Extrait de page >>
------------------------
Derrière cet humour noir qui flirte allègrement et volontairement avec un mauvais goût très prononcé se retrouvent souvent des réflexions poussées et très justes sur notre société. Ici, Ellis aborde différents sujets tous plus pertinents les uns que les autres. Il parle par exemple de l’évolution qu’a connue ce qui constituait l’univers « underground » (la culture souterraine, cachée, en marge) et celui « mainstream » (la culture reconnue et accessible, celle acceptée et même revendiquée) des dernières décennies.

« Mais réfléchissez: si j’ai pu voir toutes ces choses sur le Net, est-ce qu’elles sont toujours underground?Underground, ça connote quelque chose de caché, de difficile à trouver. Quelque chose qui rampe sous la surface, pas vrai? Mais si on peut les dégoter sur le Net […], on ne peut plus les considérer comme underground. » (p. 176)
------------------------
Tâche à faire >>
Veuillez recopier mot pour mot le passage de l'extrait de page allant de « Derrière cet humour » jusqu'à « des dernières décennies. ».

(Données d'estimation de pose)
------------------------
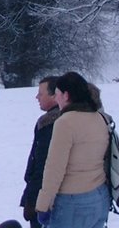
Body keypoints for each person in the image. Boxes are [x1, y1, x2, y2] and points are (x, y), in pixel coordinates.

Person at [34, 71, 110, 228]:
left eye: (57, 94)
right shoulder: (100, 118)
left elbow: (55, 167)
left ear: (66, 95)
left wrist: (43, 204)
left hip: (72, 201)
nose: (56, 98)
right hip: (100, 198)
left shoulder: (65, 122)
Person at [21, 76, 60, 228]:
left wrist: (32, 199)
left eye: (41, 93)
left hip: (45, 197)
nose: (37, 97)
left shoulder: (50, 125)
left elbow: (43, 164)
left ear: (55, 95)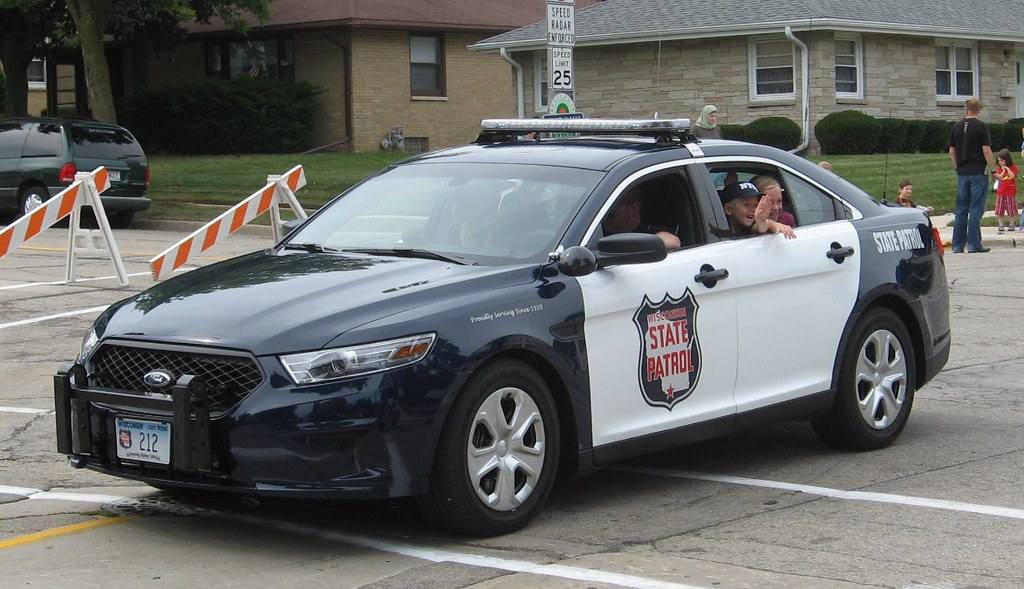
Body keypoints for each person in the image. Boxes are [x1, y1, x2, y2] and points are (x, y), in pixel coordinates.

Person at [948, 97, 997, 253]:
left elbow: (952, 151)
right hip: (978, 172)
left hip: (962, 173)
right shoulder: (981, 127)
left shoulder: (956, 127)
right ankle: (974, 244)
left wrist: (958, 167)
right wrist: (994, 170)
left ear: (966, 108)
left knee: (961, 209)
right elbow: (986, 150)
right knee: (976, 208)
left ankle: (957, 245)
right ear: (979, 109)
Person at [602, 186, 682, 250]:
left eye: (610, 213)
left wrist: (637, 247)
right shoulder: (595, 229)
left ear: (634, 209)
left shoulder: (647, 234)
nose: (604, 219)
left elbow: (673, 241)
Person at [719, 181, 796, 239]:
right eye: (747, 205)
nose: (753, 209)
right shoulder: (718, 229)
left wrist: (763, 221)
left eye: (756, 205)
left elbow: (762, 226)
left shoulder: (752, 227)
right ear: (728, 209)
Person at [993, 149, 1018, 232]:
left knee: (1011, 209)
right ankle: (1001, 225)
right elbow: (999, 177)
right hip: (1001, 193)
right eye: (999, 161)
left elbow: (1012, 176)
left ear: (1007, 160)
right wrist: (1003, 170)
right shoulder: (999, 170)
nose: (1000, 163)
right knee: (1000, 209)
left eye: (1002, 161)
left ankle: (1012, 224)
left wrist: (1007, 169)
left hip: (1010, 192)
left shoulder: (1013, 168)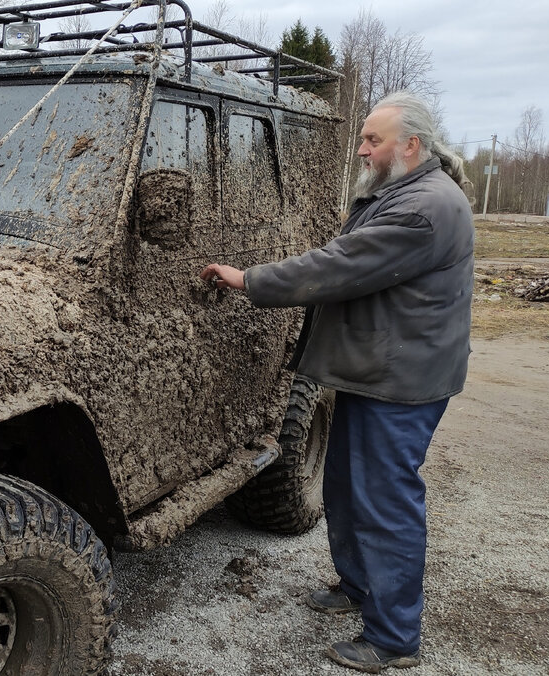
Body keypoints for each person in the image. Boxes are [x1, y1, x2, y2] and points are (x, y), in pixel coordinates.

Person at [199, 90, 474, 672]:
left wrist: (250, 279)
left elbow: (340, 265)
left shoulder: (424, 207)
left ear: (411, 146)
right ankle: (358, 586)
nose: (363, 149)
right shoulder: (400, 190)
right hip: (375, 371)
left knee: (385, 502)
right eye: (365, 138)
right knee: (348, 488)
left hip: (400, 382)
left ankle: (395, 637)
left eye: (373, 140)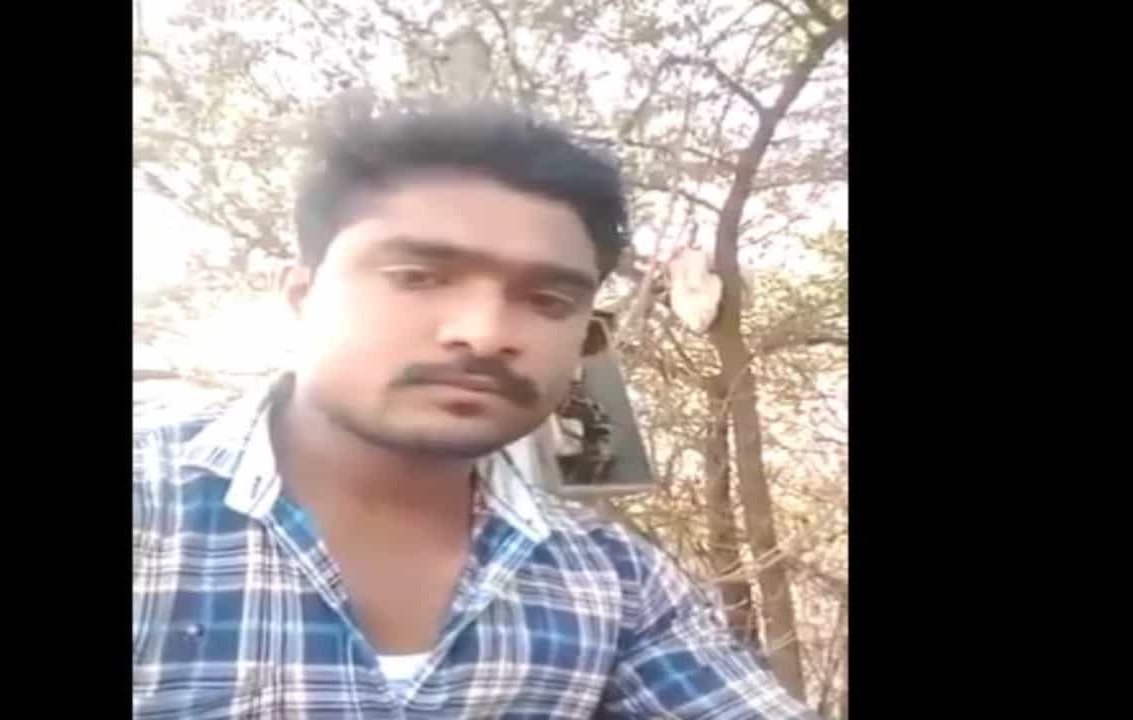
------------------------
Réponse à la tâche >>
Derrière cet humour noir qui flirte allègrement et volontairement avec un mauvais goût très prononcé se retrouvent souvent des réflexions poussées et très justes sur notre société. Ici, Ellis aborde différents sujets tous plus pertinents les uns que les autres. Il parle par exemple de l’évolution qu’a connue ce qui constituait l’univers « underground » (la culture souterraine, cachée, en marge) et celui « mainstream » (la culture reconnue et accessible, celle acceptée et même revendiquée) des dernières décennies.